RAISE A 'FAIL PROOF' CHILD!

Updated: Aug 14, 2019



I’ve always hated failure.

Failure generally has all of these negative connotations and often, in our own lives, it has been something that we want to hide and avoid, something to feel ashamed of, so as a parent, I would love to 'fail-proof' my child.


Sometimes out of love for our children, we can inadvertently communicate that fear of failure to them as we try to protect them from the pain we have known all too well. When the rubber hits the road though, we know that some of our biggest failures have been the making of us.


When we talk about ‘fail-proofing’ our children, we’re not suggesting that anyone should be capable of raising a child that never fails, we’re talking about raising children who see failure as a speed bump rather than a roadblock. We want to raise resilient children who understand failure to be an opportunity to grow rather than something to avoid and hide.
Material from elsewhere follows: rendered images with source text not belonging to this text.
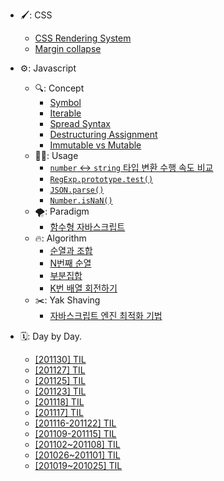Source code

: - 🖌: CSS

  - [CSS Rendering System](/docs/css/css-rendering-system/css-rendering-system.md)
  - [Margin collapse](/docs/css/margin-collapse/margin-collapse.md)

- ⚙️: Javascript

  - 🔍: Concept
    - [Symbol](/docs/javascript/concept/symbol/symbol.md)
    - [Iterable](/docs/javascript/concept/iterable/iterable.md)
    - [Spread Syntax](/docs/javascript/concept/spread-syntax/spread-syntax.md)
    - [Destructuring Assignment](/docs/javascript/concept/destructuring-assignment/destructuring-assignment.md)
    - [Immutable vs Mutable](/docs/javascript/concept/immutable-vs-mutable/immutable-vs-mutable.md)
  - 👍🏻: Usage
    - [`number` ↔ `string` 타입 변환 수행 속도 비교](/docs/javascript/usage/type-conversion-comparison/type-conversion-comparison.md)
    - [`RegExp.prototype.test()`](/docs/javascript/usage/RegExp.prototype.test.md)
    - [`JSON.parse()`](/docs/javascript/usage/JSON.parse.md)
    - [`Number.isNaN()`](/docs/javascript/usage/Number.isNaN.md)
  - 🌪: Paradigm
    - [함수형 자바스크립트](/docs/javascript/paradigm/functional-javascript.md)
  - 🔥: Algorithm
    - [순열과 조합](/docs/javascript/algorithm/permutations-and-combinations.md)
    - [N번째 순열](/docs/javascript/algorithm/nth-permutation/nth-permuation.md)
    - [부분집합](/docs/javascript/algorithm/subset.md)
    - [K번 배열 회전하기](/docs/javascript/algorithm/rotate-k-times-in-array.md)
  - ✂️: Yak Shaving
    - [자바스크립트 엔진 최적화 기법](/docs/javascript/concept/javascript-engine-optimization/javascript-engine-optimization.md)

- 🗓: Day by Day.
  - [[201130] TIL](/docs/day-by-day/201130-TIL.md)
  - [[201127] TIL](/docs/day-by-day/201127-TIL.md)
  - [[201125] TIL](/docs/day-by-day/201125-TIL.md)
  - [[201123] TIL](/docs/day-by-day/201123-TIL.md)
  - [[201118] TIL](/docs/day-by-day/201118-TIL.md)
  - [[201117] TIL](/docs/day-by-day/201117-TIL.md)
  - [[201116-201122] TIL](/docs/day-by-day/201116-201122-TIL.md)
  - [[201109-201115] TIL](/docs/day-by-day/201109-201115-TIL.md)
  - [[201102~201108] TIL](/docs/day-by-day/201102-201108-TIL.md)
  - [[201026~201101] TIL](/docs/day-by-day/201026-201101-TIL.md)
  - [[201019~201025] TIL](/docs/day-by-day/201019-201025-TIL.md)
Here are some tips that come from the Failing Well workshop my business, IZRA, runs in Primary and Secondary schools.


1. Redefine failure

To raise ‘fail proof’ children, we have to change the way we talk about failure. Rather than failure being something that you give your children lots of sympathy for or show disappointment in, when we frame our response as encouragement for their effort and excitement in what they can learn, then it doesn’t have to be a sad occasion.
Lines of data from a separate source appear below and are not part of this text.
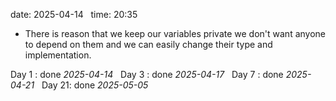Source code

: date: 2025-04-14  
time: 20:35  

- There is reason that we keep our variables private we don't want anyone to depend on them and we can easily change their type and implementation.
  

Day 1 : done *2025-04-14*  
Day 3 : done *2025-04-17*  
Day 7 : done *2025-04-21*  
Day 21: done *2025-05-05*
While we want to give weight to what our children care about and never want to be too dismissive of their challenges, we also want to be deliberate about reframing the experience of failure into opportunity for growth.

When our children experience failure, let’s ask questions like ‘what did you learn for next time?’ Questions like this celebrate what can be gained from the experience and subtly infer that there will be a next time so that it is assumed they will try again!


2. Catch their language

Something we repeat over and over in our school programs is that “failure is only something that happens, never something we are,” because there is significance in the way that our children talk about themselves.
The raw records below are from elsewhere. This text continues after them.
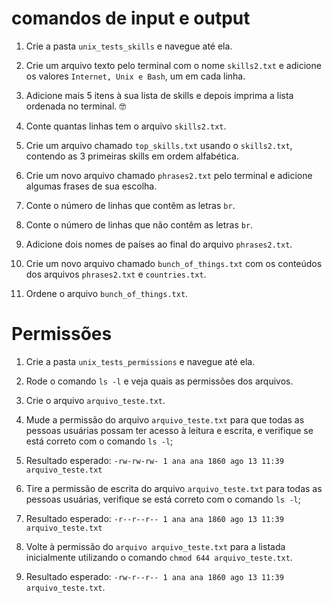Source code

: # comandos de input e output

1. Crie a pasta `unix_tests_skills` e navegue até ela.

2. Crie um arquivo texto pelo terminal com o nome `skills2.txt` e adicione os valores `Internet, Unix e Bash`, um em cada linha.

3. Adicione mais 5 itens à sua lista de skills e depois imprima a lista ordenada no terminal. 🤓

4. Conte quantas linhas tem o arquivo `skills2.txt`.

5. Crie um arquivo chamado `top_skills.txt` usando o `skills2.txt`, contendo as 3 primeiras skills em ordem alfabética.

6. Crie um novo arquivo chamado `phrases2.txt` pelo terminal e adicione algumas frases de sua escolha.

7. Conte o número de linhas que contêm as letras `br`.

8. Conte o número de linhas que não contêm as letras `br`.

9. Adicione dois nomes de países ao final do arquivo `phrases2.txt`.

10. Crie um novo arquivo chamado `bunch_of_things.txt` com os conteúdos dos arquivos `phrases2.txt` e `countries.txt`.

11. Ordene o arquivo `bunch_of_things.txt`.


# Permissões

1. Crie a pasta `unix_tests_permissions` e navegue até ela.

2. Rode o comando `ls -l` e veja quais as permissões dos arquivos.

3. Crie o arquivo `arquivo_teste.txt`.

4. Mude a permissão do arquivo `arquivo_teste.txt` para que todas as pessoas usuárias possam ter acesso à leitura e escrita, e verifique se está correto com o comando `ls -l`;

5. Resultado esperado: `-rw-rw-rw- 1 ana ana 1860 ago 13 11:39 arquivo_teste.txt`

6. Tire a permissão de escrita do arquivo `arquivo_teste.txt` para todas as pessoas usuárias, verifique se está correto com o comando `ls -l`;

7. Resultado esperado: `-r--r--r-- 1 ana ana 1860 ago 13 11:39 arquivo_teste.txt`

8. Volte à permissão do `arquivo arquivo_teste.txt` para a listada inicialmente utilizando o comando `chmod 644 arquivo_teste.txt`.

9. Resultado esperado: `-rw-r--r-- 1 ana ana 1860 ago 13 11:39 arquivo_teste.txt`.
As your child responds to an event of failure, we have to watch the language they use around it and help them separate the event from their identity. When we catch them referring to themselves as a failure or as stupid/dumb/terrible at sport etc. that’s your chance to catch their language and separate the event from their identity.


When they identify as their failure or their weakness, lovingly step in and correct it, saying;

“You can’t talk like that about my child/teenager!”

“You’re not stupid, you just had the chance to learn something for next time! I'm so proud of how hard you're trying."


3. Embrace feedback

We all know that being able to receive feedback is one of the best ways to grow and develop, however it is often associated with failure and negative criticism.

So we have to watch how we respond to feedback in our personal lives, because they are always watching. Do we get defensive when they critique our cooking or when our partner makes a suggestion on how we can do something differently?

How do we talk about people at work who give us feedback?

Do we talk about feedback as if it is helpful or as if that person had no right to say that to us?


As hard as it is, our children are always watching us and our responses are shaping their feelings around feedback.